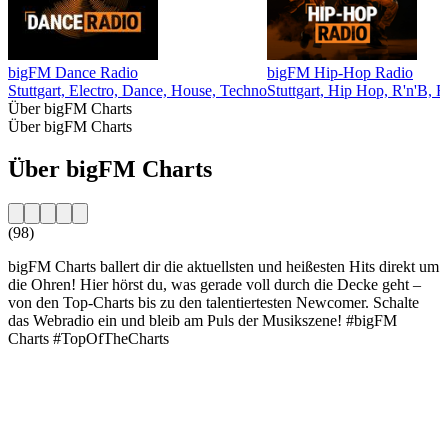
bigFM Dance Radio
bigFM Hip-Hop Radio
Stuttgart, Electro, Dance, House, Techno
Stuttgart, Hip Hop, R'n'B, 
Über bigFM Charts
Über bigFM Charts
Über bigFM Charts
(98)
bigFM Charts ballert dir die aktuellsten und heißesten Hits direkt um
die Ohren! Hier hörst du, was gerade voll durch die Decke geht –
von den Top-Charts bis zu den talentiertesten Newcomer. Schalte
das Webradio ein und bleib am Puls der Musikszene! #bigFM
Charts #TopOfTheCharts
Sender-Website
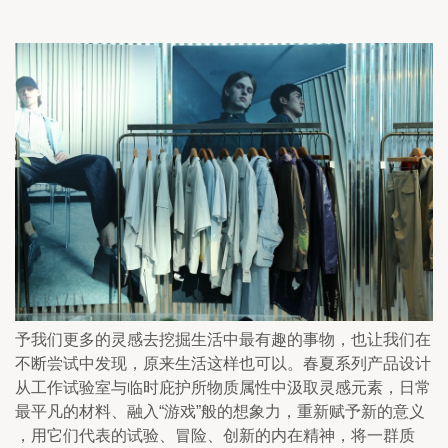
予我们更多的灵感去挖掘生活中最有趣的事物，也让我们在
不断尝试中发现，原来生活这样也可以。春夏系列产品设计
从工作试验室与临时庇护所物质属性中汲取灵感元素，日常
最平凡的材料、融入“游戏”般的想象力，重新赋予新的意义
，用它们代表的试验、冒险、创新的内在精神，将一群质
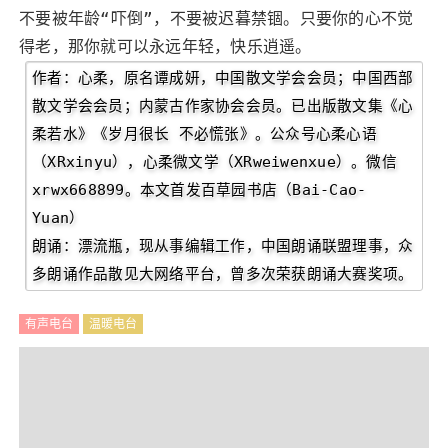
不要被年龄“吓倒”，不要被迟暮禁锢。只要你的心不觉
得老，那你就可以永远年轻，快乐逍遥。
作者：心柔，原名谭成妍，中国散文学会会员；中国西部
散文学会会员；内蒙古作家协会会员。已出版散文集《心
柔若水》《岁月很长 不必慌张》。公众号心柔心语
（XRxinyu），心柔微文学（XRweiwenxue）。微信
xrwx668899。本文首发百草园书店（Bai-Cao-
Yuan）
朗诵：漂流瓶，现从事编辑工作，中国朗诵联盟理事，众
多朗诵作品散见大网络平台，曾多次荣获朗诵大赛奖项。
有声电台
温暖电台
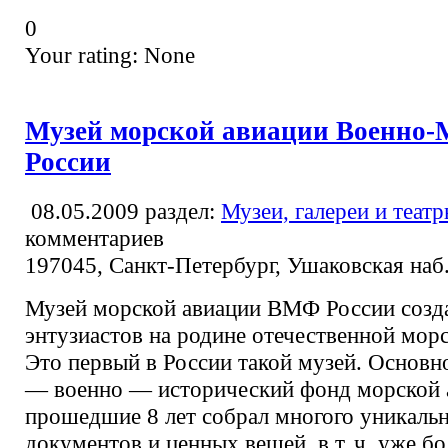
0
Your rating:
None
Музей морской авиации Военно-
России
08.05.2009
раздел:
Музеи, галереи и теат
комментариев
197045, Санкт-Петербург, Ушаковская наб.
Музей морской авиации ВМФ России созд
энтузиастов на родине отечественной мор
Это первый в России такой музей. Основн
— военно — исторический фонд морской а
прошедшие 8 лет собрал многого уникаль
документов и ценных вещей, в т. ч. уже б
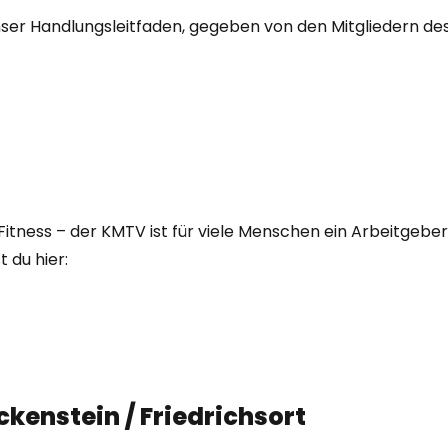
nser Handlungsleitfaden, gegeben von den Mitgliedern de
Fitness – der KMTV ist für viele Menschen ein Arbeitgeber. 
t du hier:
ckenstein / Friedrichsort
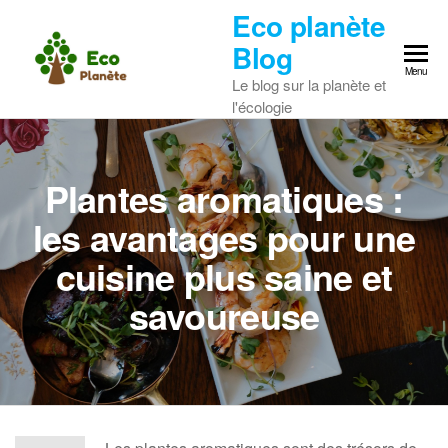
Skip
Eco planète
to
Blog
the
Menu
Le blog sur la planète et
content
l'écologie
Plantes aromatiques :
les avantages pour une
cuisine plus saine et
savoureuse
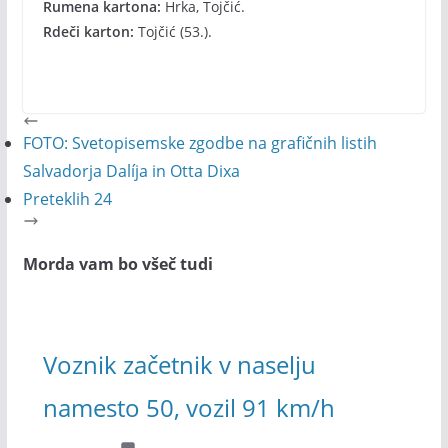
Rumena kartona:
Hrka, Tojčić.
Rdeči karton:
Tojčić (53.).
FOTO: Svetopisemske zgodbe na grafičnih listih
Salvadorja Dalíja in Otta Dixa
Preteklih 24
Morda vam bo všeč tudi
Voznik začetnik v naselju
namesto 50, vozil 91 km/h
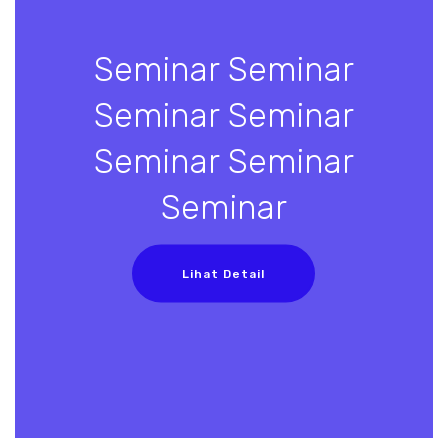
Seminar Seminar
Seminar Seminar
Seminar Seminar
Seminar
Lihat Detail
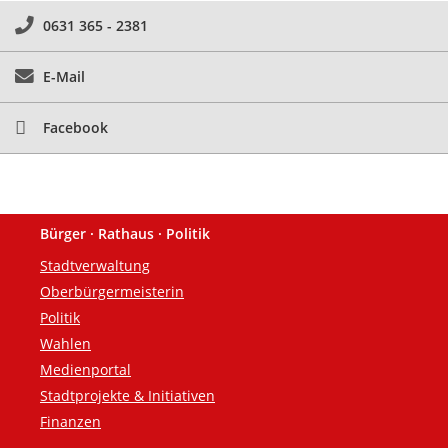
0631 365 - 2381
E-Mail
Facebook
Bürger · Rathaus · Politik
Fußzeile
Stadtverwaltung
Oberbürgermeisterin
Politik
Wahlen
Medienportal
Stadtprojekte & Initiativen
Finanzen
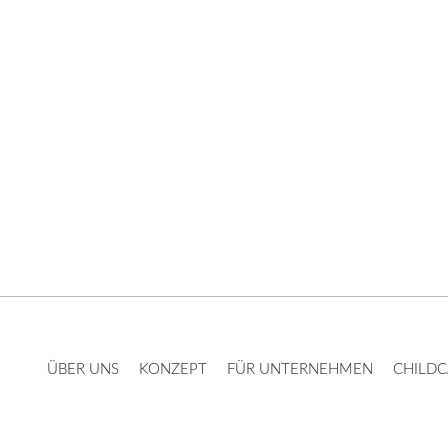
ÜBER UNS
KONZEPT
FÜR UNTERNEHMEN
CHILDC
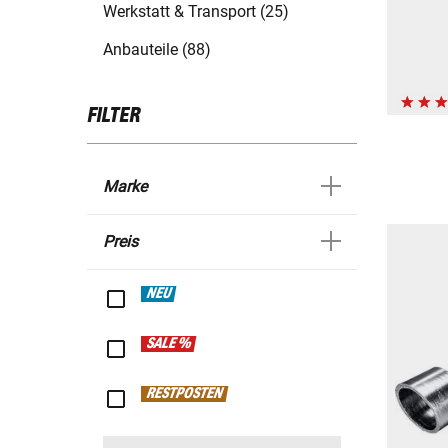
Werkstatt & Transport (25)
Anbauteile (88)
FILTER
Marke
Preis
NEU
SALE %
RESTPOSTEN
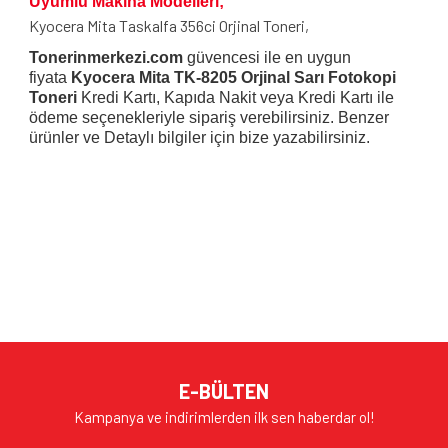
Uyumlu Makina Modelleri;
Kyocera Mita Taskalfa 356ci Orjinal Toneri,
Tonerinmerkezi.com
güvencesi ile en uygun
fiyata
Kyocera Mita TK-8205 Orjinal Sarı Fotokopi
Toneri
Kredi Kartı, Kapıda Nakit veya Kredi Kartı ile
ödeme seçenekleriyle sipariş verebilirsiniz. Benzer
ürünler ve Detaylı bilgiler için bize yazabilirsiniz.
Bu ürünün fiyat bilgisi, resim, ürün açıklamalarında ve diğer
konularda yetersiz gördüğünüz noktaları öneri formunu
Bu ürüne ilk yorumu siz yapın!
kullanarak tarafımıza iletebilirsiniz.
Görüş ve önerileriniz için teşekkür ederiz.
Yorum Yaz
Ürün resmi kalitesiz, bozuk veya görüntülenemiyor.
E-BÜLTEN
Ürün açıklamasında eksik bilgiler bulunuyor.
Kampanya ve indirimlerden ilk sen haberdar ol!
Ürün bilgilerinde hatalar bulunuyor.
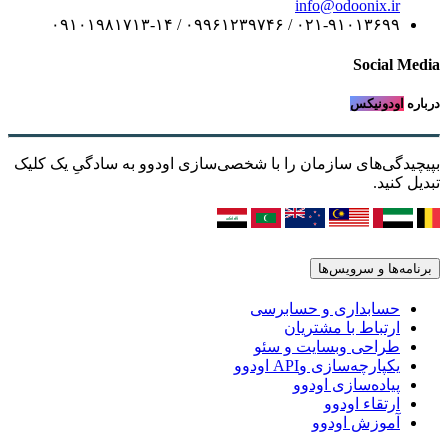
info@odoonix.ir
۰۲۱-۹۱۰۱۳۶۹۹ / ۰۹۹۶۱۲۳۹۷۴۶ / ۰۹۱۰۱۹۸۱۷۱۳-۱۴
Social Media
درباره
اودونیکس
بپیچیدگی‌های سازمان را با شخصی‌سازی اودوو به سادگیِ یک کلیک
تبدیل کنید.
برنامه‌ها و سرویس‌ها
حسابداری و حسابرسی
ارتباط با مشتریان
طراحی وبسایت و سئو
یکپارچه‌سازی وAPI اودوو
پیاده‌سازی اودوو
ارتقاء اودوو
آموزش اودوو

----------

__Request__
Output the text from all of the records above as a JSON list of strings, one string per line, leaving out blank lines. Leave the pictures out.

__Answer to this problem__
[
  "bigFM Dance Radio",
  "bigFM Hip-Hop Radio",
  "Stuttgart, Electro, Dance, House, Techno",
  "Stuttgart, Hip Hop, R'n'B, ",
  "Über bigFM Charts",
  "Über bigFM Charts",
  "Über bigFM Charts",
  "(98)",
  "bigFM Charts ballert dir die aktuellsten und heißesten Hits direkt um",
  "die Ohren! Hier hörst du, was gerade voll durch die Decke geht –",
  "von den Top-Charts bis zu den talentiertesten Newcomer. Schalte",
  "das Webradio ein und bleib am Puls der Musikszene! #bigFM",
  "Charts #TopOfTheCharts",
  "Sender-Website",
  "予我们更多的灵感去挖掘生活中最有趣的事物，也让我们在",
  "不断尝试中发现，原来生活这样也可以。春夏系列产品设计",
  "从工作试验室与临时庇护所物质属性中汲取灵感元素，日常",
  "最平凡的材料、融入“游戏”般的想象力，重新赋予新的意义",
  "，用它们代表的试验、冒险、创新的内在精神，将一群质",
  "不要被年龄“吓倒”，不要被迟暮禁锢。只要你的心不觉",
  "得老，那你就可以永远年轻，快乐逍遥。",
  "作者：心柔，原名谭成妍，中国散文学会会员；中国西部",
  "散文学会会员；内蒙古作家协会会员。已出版散文集《心",
  "柔若水》《岁月很长 不必慌张》。公众号心柔心语",
  "（XRxinyu），心柔微文学（XRweiwenxue）。微信",
  "xrwx668899。本文首发百草园书店（Bai-Cao-",
  "Yuan）",
  "朗诵：漂流瓶，现从事编辑工作，中国朗诵联盟理事，众",
  "多朗诵作品散见大网络平台，曾多次荣获朗诵大赛奖项。",
  "有声电台",
  "温暖电台",
  "0",
  "Your rating:",
  "None",
  "Музей морской авиации Военно-",
  "России",
  "08.05.2009",
  "раздел:",
  "Музеи, галереи и теат",
  "комментариев",
  "197045, Санкт-Петербург, Ушаковская наб.",
  "Музей морской авиации ВМФ России созд",
  "энтузиастов на родине отечественной мор",
  "Это первый в России такой музей. Основн",
  "— военно — исторический фонд морской а",
  "прошедшие 8 лет собрал многого уникаль",
  "документов и ценных вещей, в т. ч. уже б",
  "nser Handlungsleitfaden, gegeben von den Mitgliedern de",
  "Fitness – der KMTV ist für viele Menschen ein Arbeitgeber. ",
  "t du hier:",
  "ckenstein / Friedrichsort",
  "Skip",
  "Eco planète",
  "to",
  "Blog",
  "the",
  "Menu",
  "Le blog sur la planète et",
  "content",
  "l'écologie",
  "Plantes aromatiques :",
  "les avantages pour une",
  "cuisine plus saine et",
  "savoureuse",
  "Rumena kartona:",
  "Hrka, Tojčić.",
  "Rdeči karton:",
  "Tojčić (53.).",
  "FOTO: Svetopisemske zgodbe na grafičnih listih",
  "Salvadorja Dalíja in Otta Dixa",
  "Preteklih 24",
  "Morda vam bo všeč tudi",
  "Voznik začetnik v naselju",
  "namesto 50, vozil 91 km/h",
  "Seminar Seminar",
  "Seminar Seminar",
  "Seminar Seminar",
  "Seminar",
  "Lihat Detail",
  "0631 365 - 2381",
  "E-Mail",
  "Facebook",
  "Bürger · Rathaus · Politik",
  "Fußzeile",
  "Stadtverwaltung",
  "Oberbürgermeisterin",
  "Politik",
  "Wahlen",
  "Medienportal",
  "Stadtprojekte & Initiativen",
  "Finanzen",
  "ÜBER UNS",
  "KONZEPT",
  "FÜR UNTERNEHMEN",
  "CHILDC",
  "Werkstatt & Transport (25)",
  "Anbauteile (88)",
  "FILTER",
  "Marke",
  "Preis",
  "NEU",
  "SALE %",
  "RESTPOSTEN",
  "Uyumlu Makina Modelleri;",
  "Kyocera Mita Taskalfa 356ci Orjinal Toneri,",
  "Tonerinmerkezi.com",
  "güvencesi ile en uygun",
  "fiyata",
  "Kyocera Mita TK-8205 Orjinal Sarı Fotokopi",
  "Toneri",
  "Kredi Kartı, Kapıda Nakit veya Kredi Kartı ile",
  "ödeme seçenekleriyle sipariş verebilirsiniz. Benzer",
  "ürünler ve Detaylı bilgiler için bize yazabilirsiniz.",
  "Bu ürünün fiyat bilgisi, resim, ürün açıklamalarında ve diğer",
  "konularda yetersiz gördüğünüz noktaları öneri formunu",
  "Bu ürüne ilk yorumu siz yapın!",
  "kullanarak tarafımıza iletebilirsiniz.",
  "Görüş ve önerileriniz için teşekkür ederiz.",
  "Yorum Yaz",
  "Ürün resmi kalitesiz, bozuk veya görüntülenemiyor.",
  "E-BÜLTEN",
  "Ürün açıklamasında eksik bilgiler bulunuyor.",
  "Kampanya ve indirimlerden ilk sen haberdar ol!",
  "Ürün bilgilerinde hatalar bulunuyor.",
  "info@odoonix.ir",
  "۰۲۱-۹۱۰۱۳۶۹۹ / ۰۹۹۶۱۲۳۹۷۴۶ / ۰۹۱۰۱۹۸۱۷۱۳-۱۴",
  "Social Media",
  "درباره",
  "اودونیکس",
  "بپیچیدگی‌های سازمان را با شخصی‌سازی اودوو به سادگیِ یک کلیک",
  "تبدیل کنید.",
  "برنامه‌ها و سرویس‌ها",
  "حسابداری و حسابرسی",
  "ارتباط با مشتریان",
  "طراحی وبسایت و سئو",
  "یکپارچه‌سازی وAPI اودوو",
  "پیاده‌سازی اودوو",
  "ارتقاء اودوو",
  "آموزش اودوو"
]